What, Errol Morris once asked Robert McNamara, protected humanity from extinction during the Cold War?1 Was it deterrence? Not at all. “We lucked out,” McNamara replied.2 Mankind had come within inches of the apocalypse, McNamara added, and it had come within inches of the apocalypse twenty or thirty times.

Little has changed. Cassandra has, if anything, grown more alarmed. The risk of nuclear catastrophe, former Secretary of Defense William Perry remarked, “is greater than it was during the Cold War and most people are blissfully unaware of this danger.”3 Perry made these remarks in 2016, well after the Cold War ended, and well before Donald Trump and Kim Jong-un began exchanging lurid threats.

For more than half a century, nuclear strategy has been governed by the doctrine of mutually assured destruction, or MAD; but nuclear strategy is, in part, the expression of an older view of international affairs, one in which every state faces a world in which there is a temptation to launch military action and a threat against doing so. In a world in which states are more or less equal, each state is apt to conclude that its best strategy is to do nothing. No state can do better, although every state can do worse. The balance of power worked well during parts of the nineteenth century, and especially between the Congress of Berlin in 1878 and the outbreak of the First World War in 1914. When it failed, it failed dramatically.

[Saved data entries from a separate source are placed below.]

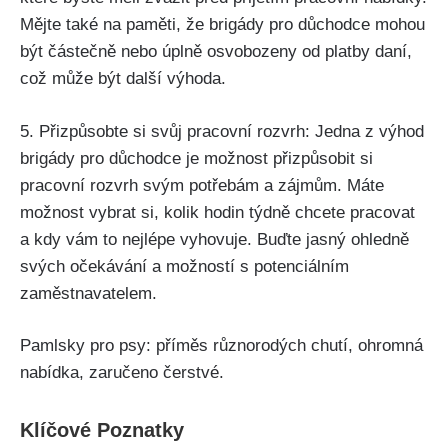
Mějte také na paměti, že brigády pro důchodce mohou
být částečně nebo úplně osvobozeny od platby daní,
což může být další výhoda.
5. Přizpůsobte si svůj pracovní rozvrh: Jedna z výhod
brigády pro důchodce je možnost přizpůsobit si
pracovní rozvrh svým potřebám a zájmům. Máte
možnost vybrat si, kolik hodin týdně chcete pracovat
a kdy vám to nejlépe vyhovuje. Buďte jasný ohledně
svých očekávání a možností s potenciálním
zaměstnavatelem.
Pamlsky pro psy: příměs různorodých chutí, ohromná
nabídka, zaručeno čerstvé.
Klíčové Poznatky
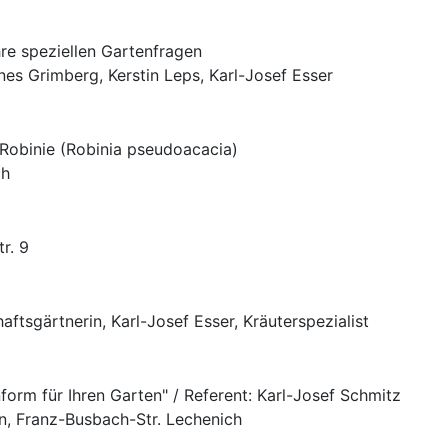
re speziellen Gartenfragen
nes Grimberg, Kerstin Leps, Karl-Josef Esser
Robinie (Robinia pseudoacacia)
ch
r. 9
aftsgärtnerin, Karl-Josef Esser, Kräuterspezialist
form für Ihren Garten" / Referent: Karl-Josef Schmitz
an, Franz-Busbach-Str. Lechenich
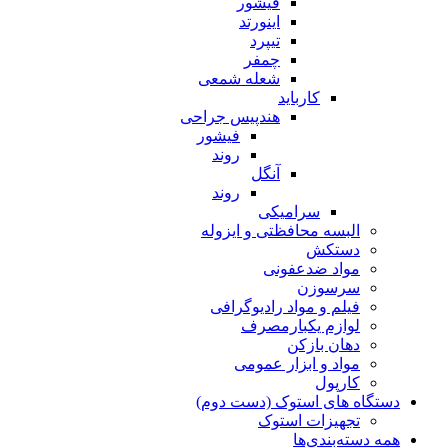
فیشور
اینورتد
تیپرد
چمفر
شعله شمعی
کارباید
هندپیس جراحی
فیشور
روند
آنگل
روند
سرامیکی
البسه محافظتی و ایزوله
دستکش
مواد ضدعفونی
سرسوزن
فیلم و مواد رادیوگرافی
لوازم یکبارمصرف
دهان بازکن
مواد و ابزار عمومی
کارپول
دستگاه های استوک (دست دوم)
تجهیزات استوک
همه دسته‌بندی‌ها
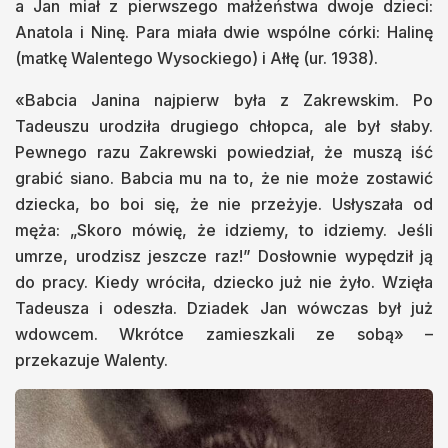
a Jan miał z pierwszego małżeństwa dwoje dzieci:
Anatola i Ninę. Para miała dwie wspólne córki: Halinę
(matkę Walentego Wysockiego) i Ałłę (ur. 1938).
«Babcia Janina najpierw była z Zakrewskim. Po
Tadeuszu urodziła drugiego chłopca, ale był słaby.
Pewnego razu Zakrewski powiedział, że muszą iść
grabić siano. Babcia mu na to, że nie może zostawić
dziecka, bo boi się, że nie przeżyje. Usłyszała od
męża: „Skoro mówię, że idziemy, to idziemy. Jeśli
umrze, urodzisz jeszcze raz!” Dosłownie wypędził ją
do pracy. Kiedy wróciła, dziecko już nie żyło. Wzięła
Tadeusza i odeszła. Dziadek Jan wówczas był już
wdowcem. Wkrótce zamieszkali ze sobą» –
przekazuje Walenty.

To traditional strategies, MAD adds a new concern—what Carl von Clausewitz called the escalation to extreme. Before 1945, states might have thought of war as offering advantages denied by peace. This is no longer true. Among nuclear states, escalation involves an outcome desired by no state and feared by all.

MAD is, by definition, a strategy of deterrence. If, as a strategy, it does not deter, it is no good. It is the promise of a second strike, if a first strike is launched, that comprises the deterrence. Yet an analysis of MAD suggests that, as a strategy, it is ineffective. Having been attacked by a first strike, every state understands that if its threat was a bluff, once called, it cannot be executed, and if was not a bluff, once challenged, it cannot have been a deterrent. If MAD fails as a deterrent, the strategy is ineffective. And worse. The conditions under which it might succeed as a threat guarantee that it must fail as a strategy. When Austria-Hungary served Serbia with an ultimatum in the summer of 1914, it threatened war if its ultimatum was rejected. Its ultimatum was rejected, and it went to war. It did not threaten worldwide annihilation, and it was unable to bring it about. This is the difference made by nuclear weapons. No state sees an advantage in a global nuclear catastrophe; it is not among any state’s goals. But if a second strike is not a rational goal, of what use is MAD as a rational strategy?

“Of no rational use at all,” is one obvious answer. A number of strategic theorists, and even a few politicians, have argued that MAD requires madmen in order to succeed. Who knows what they will do? This is an idea made plausible in Thomas Schelling’s The Strategy of Conflict; and made famous by Richard Nixon during the Vietnam War.4 Speaking to his chief of staff H. R. Haldeman, Nixon remarked:

I call it the Madman Theory, Bob. I want the North Vietnamese to believe I’ve reached the point where I might do anything to stop the war. We’ll just slip the word to them that, “For God’s sake, you know Nixon is obsessed about communism. We can’t restrain him when he’s angry—and he has his hand on the nuclear button,” and Ho Chi Minh himself will be in Paris in two days begging for peace.5

If MAD requires madmen to fail, it also requires madmen to succeed. When it comes to nuclear strategy, madmen are needed all around.